WORK INSTRUCTIONS:
Print nothing but the lines below starting at the line that holds "X101100000Y-104000000D03*" and ending at the line that holds "X146000000Y-136540000D03*", including both, each exactly as written.

Electronics engineering source data:

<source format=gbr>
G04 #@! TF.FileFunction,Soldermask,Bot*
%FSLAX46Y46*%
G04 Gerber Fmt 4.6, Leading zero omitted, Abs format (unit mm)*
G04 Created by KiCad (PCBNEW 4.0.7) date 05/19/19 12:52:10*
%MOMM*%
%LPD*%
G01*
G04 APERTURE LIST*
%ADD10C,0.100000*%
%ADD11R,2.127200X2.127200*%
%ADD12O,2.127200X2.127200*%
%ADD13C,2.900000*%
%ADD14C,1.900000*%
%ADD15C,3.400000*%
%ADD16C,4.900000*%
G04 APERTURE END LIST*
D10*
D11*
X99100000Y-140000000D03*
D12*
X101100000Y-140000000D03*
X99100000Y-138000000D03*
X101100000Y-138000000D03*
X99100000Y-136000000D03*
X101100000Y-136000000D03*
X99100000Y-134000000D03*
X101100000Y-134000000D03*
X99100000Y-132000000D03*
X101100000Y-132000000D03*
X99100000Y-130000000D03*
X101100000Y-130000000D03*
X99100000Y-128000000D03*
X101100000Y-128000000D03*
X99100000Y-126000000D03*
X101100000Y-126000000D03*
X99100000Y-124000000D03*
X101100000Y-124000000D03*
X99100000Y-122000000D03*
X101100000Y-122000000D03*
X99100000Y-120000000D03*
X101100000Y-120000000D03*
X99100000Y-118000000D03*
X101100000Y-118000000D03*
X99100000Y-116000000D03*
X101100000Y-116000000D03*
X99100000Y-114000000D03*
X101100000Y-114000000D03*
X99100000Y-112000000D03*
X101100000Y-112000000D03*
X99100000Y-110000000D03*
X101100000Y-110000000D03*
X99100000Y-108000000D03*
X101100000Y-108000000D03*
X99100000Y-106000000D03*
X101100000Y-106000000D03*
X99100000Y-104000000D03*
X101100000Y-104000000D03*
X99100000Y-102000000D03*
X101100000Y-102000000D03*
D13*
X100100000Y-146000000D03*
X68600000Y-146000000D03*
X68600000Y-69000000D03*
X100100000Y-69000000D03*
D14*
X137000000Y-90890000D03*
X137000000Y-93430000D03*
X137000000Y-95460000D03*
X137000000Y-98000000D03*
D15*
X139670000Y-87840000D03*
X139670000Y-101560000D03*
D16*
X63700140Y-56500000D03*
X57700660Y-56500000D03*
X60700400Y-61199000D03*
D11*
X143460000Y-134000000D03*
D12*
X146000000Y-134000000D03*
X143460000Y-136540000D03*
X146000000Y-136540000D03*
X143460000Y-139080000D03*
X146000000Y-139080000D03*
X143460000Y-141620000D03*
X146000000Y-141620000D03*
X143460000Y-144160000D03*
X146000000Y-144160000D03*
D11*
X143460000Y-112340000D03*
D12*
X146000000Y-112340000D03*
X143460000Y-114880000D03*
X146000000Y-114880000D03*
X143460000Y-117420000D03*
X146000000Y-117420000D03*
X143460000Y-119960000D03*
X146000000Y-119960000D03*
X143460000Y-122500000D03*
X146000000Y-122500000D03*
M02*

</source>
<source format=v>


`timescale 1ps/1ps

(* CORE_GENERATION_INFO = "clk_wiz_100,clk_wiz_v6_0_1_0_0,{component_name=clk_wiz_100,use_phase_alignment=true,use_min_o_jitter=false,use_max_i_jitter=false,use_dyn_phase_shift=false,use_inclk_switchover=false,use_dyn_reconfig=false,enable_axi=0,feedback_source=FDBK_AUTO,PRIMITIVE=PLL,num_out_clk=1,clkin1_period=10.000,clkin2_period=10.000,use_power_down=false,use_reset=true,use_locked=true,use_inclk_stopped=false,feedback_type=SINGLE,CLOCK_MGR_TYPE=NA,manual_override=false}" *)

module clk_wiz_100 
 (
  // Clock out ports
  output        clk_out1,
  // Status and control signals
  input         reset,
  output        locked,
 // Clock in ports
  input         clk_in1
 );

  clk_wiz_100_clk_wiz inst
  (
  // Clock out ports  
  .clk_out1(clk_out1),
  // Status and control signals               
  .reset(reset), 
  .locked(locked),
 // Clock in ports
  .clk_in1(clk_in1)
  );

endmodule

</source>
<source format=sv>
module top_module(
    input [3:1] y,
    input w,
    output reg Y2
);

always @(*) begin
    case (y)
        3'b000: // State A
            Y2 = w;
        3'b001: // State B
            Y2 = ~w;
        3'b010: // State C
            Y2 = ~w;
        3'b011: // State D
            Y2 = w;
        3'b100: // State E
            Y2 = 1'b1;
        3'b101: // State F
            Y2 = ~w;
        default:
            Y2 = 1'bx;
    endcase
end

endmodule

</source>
--
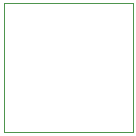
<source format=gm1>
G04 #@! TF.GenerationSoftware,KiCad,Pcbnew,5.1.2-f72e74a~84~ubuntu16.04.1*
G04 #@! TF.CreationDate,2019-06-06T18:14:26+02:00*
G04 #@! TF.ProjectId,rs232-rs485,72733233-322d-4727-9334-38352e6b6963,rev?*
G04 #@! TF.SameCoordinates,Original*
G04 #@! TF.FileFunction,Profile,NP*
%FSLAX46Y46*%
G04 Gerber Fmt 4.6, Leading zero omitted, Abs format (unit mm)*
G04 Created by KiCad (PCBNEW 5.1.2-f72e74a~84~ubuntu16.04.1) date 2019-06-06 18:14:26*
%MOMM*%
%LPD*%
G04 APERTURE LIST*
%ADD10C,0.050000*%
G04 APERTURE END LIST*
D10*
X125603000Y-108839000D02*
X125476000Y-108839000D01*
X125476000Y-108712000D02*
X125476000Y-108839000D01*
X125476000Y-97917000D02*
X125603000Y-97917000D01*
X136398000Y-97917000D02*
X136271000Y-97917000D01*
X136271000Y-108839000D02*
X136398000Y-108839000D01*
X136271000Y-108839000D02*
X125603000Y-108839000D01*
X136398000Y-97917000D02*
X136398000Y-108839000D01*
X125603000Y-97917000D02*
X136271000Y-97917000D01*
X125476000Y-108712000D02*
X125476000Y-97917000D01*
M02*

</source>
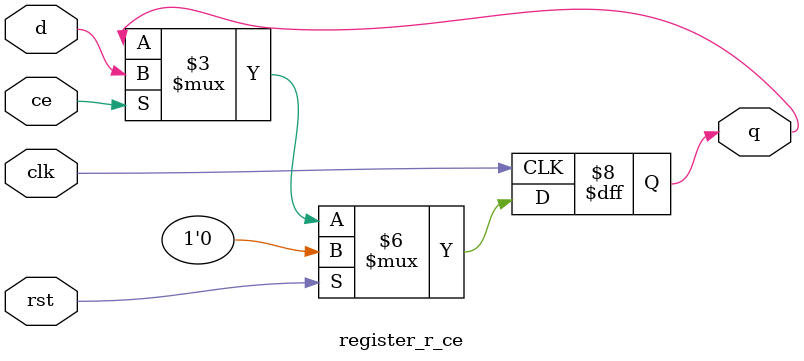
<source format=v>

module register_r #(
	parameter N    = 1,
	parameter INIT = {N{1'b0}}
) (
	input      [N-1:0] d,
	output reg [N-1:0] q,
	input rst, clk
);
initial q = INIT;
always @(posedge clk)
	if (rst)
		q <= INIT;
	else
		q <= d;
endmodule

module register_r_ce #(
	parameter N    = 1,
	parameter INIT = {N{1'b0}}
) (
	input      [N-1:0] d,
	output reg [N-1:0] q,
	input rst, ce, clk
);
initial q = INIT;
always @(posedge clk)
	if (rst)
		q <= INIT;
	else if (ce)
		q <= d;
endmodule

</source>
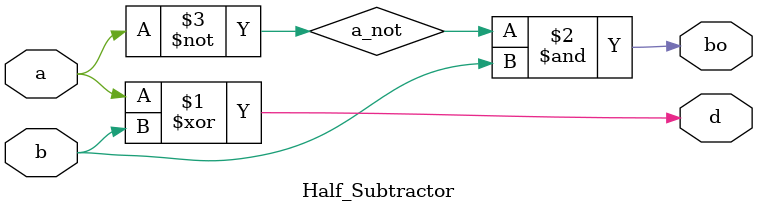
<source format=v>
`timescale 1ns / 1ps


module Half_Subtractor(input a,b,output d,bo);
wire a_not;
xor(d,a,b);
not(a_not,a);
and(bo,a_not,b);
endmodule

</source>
--
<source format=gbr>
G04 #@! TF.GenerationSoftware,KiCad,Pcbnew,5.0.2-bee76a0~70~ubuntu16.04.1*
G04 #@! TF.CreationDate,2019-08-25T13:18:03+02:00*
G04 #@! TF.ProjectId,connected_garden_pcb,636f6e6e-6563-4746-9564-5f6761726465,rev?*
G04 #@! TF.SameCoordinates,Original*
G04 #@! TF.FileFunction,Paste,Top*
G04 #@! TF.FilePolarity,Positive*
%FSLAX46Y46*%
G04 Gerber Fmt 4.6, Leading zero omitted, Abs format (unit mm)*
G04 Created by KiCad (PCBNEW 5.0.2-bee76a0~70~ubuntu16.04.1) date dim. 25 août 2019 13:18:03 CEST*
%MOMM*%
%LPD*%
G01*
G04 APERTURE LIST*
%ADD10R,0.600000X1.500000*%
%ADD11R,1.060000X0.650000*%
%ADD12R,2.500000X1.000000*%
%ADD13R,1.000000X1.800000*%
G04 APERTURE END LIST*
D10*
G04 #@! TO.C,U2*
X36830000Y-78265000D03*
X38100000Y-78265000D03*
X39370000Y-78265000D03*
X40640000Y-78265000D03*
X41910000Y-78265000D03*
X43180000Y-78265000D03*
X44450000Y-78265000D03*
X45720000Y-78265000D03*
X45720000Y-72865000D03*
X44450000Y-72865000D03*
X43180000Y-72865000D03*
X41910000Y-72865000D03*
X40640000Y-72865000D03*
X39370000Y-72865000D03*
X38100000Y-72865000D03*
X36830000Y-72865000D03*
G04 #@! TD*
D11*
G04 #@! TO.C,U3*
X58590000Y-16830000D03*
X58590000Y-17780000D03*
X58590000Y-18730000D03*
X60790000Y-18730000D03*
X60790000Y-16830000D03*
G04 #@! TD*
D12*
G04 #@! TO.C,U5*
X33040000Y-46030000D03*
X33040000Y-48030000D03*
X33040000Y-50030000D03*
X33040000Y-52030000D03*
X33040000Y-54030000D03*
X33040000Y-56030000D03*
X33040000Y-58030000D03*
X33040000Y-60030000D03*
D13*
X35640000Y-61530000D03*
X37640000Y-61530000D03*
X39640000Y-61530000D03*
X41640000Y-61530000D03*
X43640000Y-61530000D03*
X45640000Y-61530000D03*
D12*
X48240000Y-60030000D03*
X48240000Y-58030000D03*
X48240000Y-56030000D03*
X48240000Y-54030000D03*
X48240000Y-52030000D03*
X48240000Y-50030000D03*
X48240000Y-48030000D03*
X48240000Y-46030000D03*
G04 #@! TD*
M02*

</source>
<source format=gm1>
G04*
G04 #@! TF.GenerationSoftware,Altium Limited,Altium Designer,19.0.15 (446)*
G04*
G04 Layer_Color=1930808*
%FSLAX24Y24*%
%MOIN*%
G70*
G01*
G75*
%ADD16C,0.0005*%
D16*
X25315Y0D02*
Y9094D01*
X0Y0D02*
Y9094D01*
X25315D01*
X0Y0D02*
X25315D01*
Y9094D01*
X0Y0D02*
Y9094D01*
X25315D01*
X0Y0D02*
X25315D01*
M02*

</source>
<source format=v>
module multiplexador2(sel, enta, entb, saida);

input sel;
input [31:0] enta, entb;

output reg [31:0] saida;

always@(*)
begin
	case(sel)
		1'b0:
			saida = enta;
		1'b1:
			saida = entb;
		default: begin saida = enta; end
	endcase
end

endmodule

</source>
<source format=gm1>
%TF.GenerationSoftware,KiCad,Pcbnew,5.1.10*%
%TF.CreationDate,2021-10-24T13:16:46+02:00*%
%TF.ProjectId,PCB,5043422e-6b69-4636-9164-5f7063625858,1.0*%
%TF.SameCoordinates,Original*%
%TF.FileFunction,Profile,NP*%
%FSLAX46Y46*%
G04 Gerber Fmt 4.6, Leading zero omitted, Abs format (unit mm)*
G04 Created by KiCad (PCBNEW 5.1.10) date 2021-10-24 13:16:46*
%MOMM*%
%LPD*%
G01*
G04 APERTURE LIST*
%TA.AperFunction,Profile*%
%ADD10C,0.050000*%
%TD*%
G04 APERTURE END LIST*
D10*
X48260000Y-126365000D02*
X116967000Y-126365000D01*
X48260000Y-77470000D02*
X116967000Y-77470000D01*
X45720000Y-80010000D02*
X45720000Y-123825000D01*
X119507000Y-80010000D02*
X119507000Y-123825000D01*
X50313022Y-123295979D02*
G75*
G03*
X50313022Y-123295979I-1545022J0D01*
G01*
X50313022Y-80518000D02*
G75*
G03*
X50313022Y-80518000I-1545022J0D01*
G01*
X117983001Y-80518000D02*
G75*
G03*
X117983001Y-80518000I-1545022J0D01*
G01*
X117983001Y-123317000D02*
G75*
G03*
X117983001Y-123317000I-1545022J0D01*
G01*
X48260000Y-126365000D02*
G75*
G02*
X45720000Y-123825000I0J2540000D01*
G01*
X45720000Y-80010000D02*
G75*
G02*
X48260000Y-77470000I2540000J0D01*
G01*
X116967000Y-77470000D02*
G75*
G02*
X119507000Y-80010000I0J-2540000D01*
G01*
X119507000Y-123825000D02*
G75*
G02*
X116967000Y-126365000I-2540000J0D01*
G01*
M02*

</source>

ANSWER AREA:
X101100000Y-104000000D03*
X99100000Y-102000000D03*
X101100000Y-102000000D03*
D13*
X100100000Y-146000000D03*
X68600000Y-146000000D03*
X68600000Y-69000000D03*
X100100000Y-69000000D03*
D14*
X137000000Y-90890000D03*
X137000000Y-93430000D03*
X137000000Y-95460000D03*
X137000000Y-98000000D03*
D15*
X139670000Y-87840000D03*
X139670000Y-101560000D03*
D16*
X63700140Y-56500000D03*
X57700660Y-56500000D03*
X60700400Y-61199000D03*
D11*
X143460000Y-134000000D03*
D12*
X146000000Y-134000000D03*
X143460000Y-136540000D03*
X146000000Y-136540000D03*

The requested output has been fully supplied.